Exercise brief -
What is needed here is an exact printout of the data, with no pictures included.

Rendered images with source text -
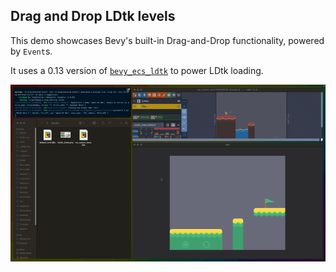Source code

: ## Drag and Drop LDtk levels

This demo showcases Bevy's built-in Drag-and-Drop functionality, powered by `Event`s.

It uses a 0.13 version of [`bevy_ecs_ldtk`](https://github.com/Trouv/bevy_ecs_ldtk) to power LDtk loading.

![drag and drop!](./readme/drag-and-drop.gif)
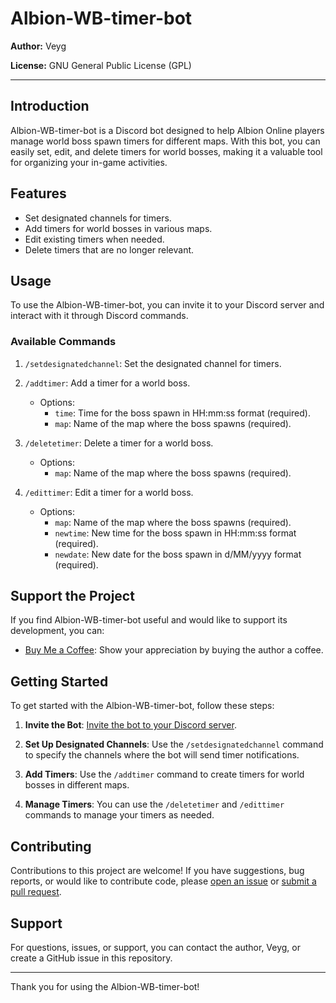 # Albion-WB-timer-bot

**Author:** Veyg

**License:** GNU General Public License (GPL)

---

## Introduction

Albion-WB-timer-bot is a Discord bot designed to help Albion Online players manage world boss spawn timers for different maps. With this bot, you can easily set, edit, and delete timers for world bosses, making it a valuable tool for organizing your in-game activities.

## Features

- Set designated channels for timers.
- Add timers for world bosses in various maps.
- Edit existing timers when needed.
- Delete timers that are no longer relevant.

## Usage

To use the Albion-WB-timer-bot, you can invite it to your Discord server and interact with it through Discord commands.

### Available Commands

1. `/setdesignatedchannel`: Set the designated channel for timers.

2. `/addtimer`: Add a timer for a world boss.
   - Options:
     - `time`: Time for the boss spawn in HH:mm:ss format (required).
     - `map`: Name of the map where the boss spawns (required).

3. `/deletetimer`: Delete a timer for a world boss.
   - Options:
     - `map`: Name of the map where the boss spawns (required).

4. `/edittimer`: Edit a timer for a world boss.
   - Options:
     - `map`: Name of the map where the boss spawns (required).
     - `newtime`: New time for the boss spawn in HH:mm:ss format (required).
     - `newdate`: New date for the boss spawn in d/MM/yyyy format (required).

## Support the Project

If you find Albion-WB-timer-bot useful and would like to support its development, you can:

- [Buy Me a Coffee](https://www.buymeacoffee.com/Veyg): Show your appreciation by buying the author a coffee.

## Getting Started

To get started with the Albion-WB-timer-bot, follow these steps:

1. **Invite the Bot**: [Invite the bot to your Discord server](https://discord.com/api/oauth2/authorize?client_id=1145671676902785084&permissions=566935776256&scope=bot).

2. **Set Up Designated Channels**: Use the `/setdesignatedchannel` command to specify the channels where the bot will send timer notifications.

3. **Add Timers**: Use the `/addtimer` command to create timers for world bosses in different maps.

4. **Manage Timers**: You can use the `/deletetimer` and `/edittimer` commands to manage your timers as needed.

## Contributing

Contributions to this project are welcome! If you have suggestions, bug reports, or would like to contribute code, please [open an issue](../../issues) or [submit a pull request](../../pulls).

## Support

For questions, issues, or support, you can contact the author, Veyg, or create a GitHub issue in this repository.

---

Thank you for using the Albion-WB-timer-bot!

Completed exercise -
Source code

: ## Drag and Drop LDtk levels

This demo showcases Bevy's built-in Drag-and-Drop functionality, powered by `Event`s.

It uses a 0.13 version of [`bevy_ecs_ldtk`](https://github.com/Trouv/bevy_ecs_ldtk) to power LDtk loading.

![drag and drop!](./readme/drag-and-drop.gif)
 # Albion-WB-timer-bot

**Author:** Veyg

**License:** GNU General Public License (GPL)

---

## Introduction

Albion-WB-timer-bot is a Discord bot designed to help Albion Online players manage world boss spawn timers for different maps. With this bot, you can easily set, edit, and delete timers for world bosses, making it a valuable tool for organizing your in-game activities.

## Features

- Set designated channels for timers.
- Add timers for world bosses in various maps.
- Edit existing timers when needed.
- Delete timers that are no longer relevant.

## Usage

To use the Albion-WB-timer-bot, you can invite it to your Discord server and interact with it through Discord commands.

### Available Commands

1. `/setdesignatedchannel`: Set the designated channel for timers.

2. `/addtimer`: Add a timer for a world boss.
   - Options:
     - `time`: Time for the boss spawn in HH:mm:ss format (required).
     - `map`: Name of the map where the boss spawns (required).

3. `/deletetimer`: Delete a timer for a world boss.
   - Options:
     - `map`: Name of the map where the boss spawns (required).

4. `/edittimer`: Edit a timer for a world boss.
   - Options:
     - `map`: Name of the map where the boss spawns (required).
     - `newtime`: New time for the boss spawn in HH:mm:ss format (required).
     - `newdate`: New date for the boss spawn in d/MM/yyyy format (required).

## Support the Project

If you find Albion-WB-timer-bot useful and would like to support its development, you can:

- [Buy Me a Coffee](https://www.buymeacoffee.com/Veyg): Show your appreciation by buying the author a coffee.

## Getting Started

To get started with the Albion-WB-timer-bot, follow these steps:

1. **Invite the Bot**: [Invite the bot to your Discord server](https://discord.com/api/oauth2/authorize?client_id=1145671676902785084&permissions=566935776256&scope=bot).

2. **Set Up Designated Channels**: Use the `/setdesignatedchannel` command to specify the channels where the bot will send timer notifications.

3. **Add Timers**: Use the `/addtimer` command to create timers for world bosses in different maps.

4. **Manage Timers**: You can use the `/deletetimer` and `/edittimer` commands to manage your timers as needed.

## Contributing

Contributions to this project are welcome! If you have suggestions, bug reports, or would like to contribute code, please [open an issue](../../issues) or [submit a pull request](../../pulls).

## Support

For questions, issues, or support, you can contact the author, Veyg, or create a GitHub issue in this repository.

---

Thank you for using the Albion-WB-timer-bot!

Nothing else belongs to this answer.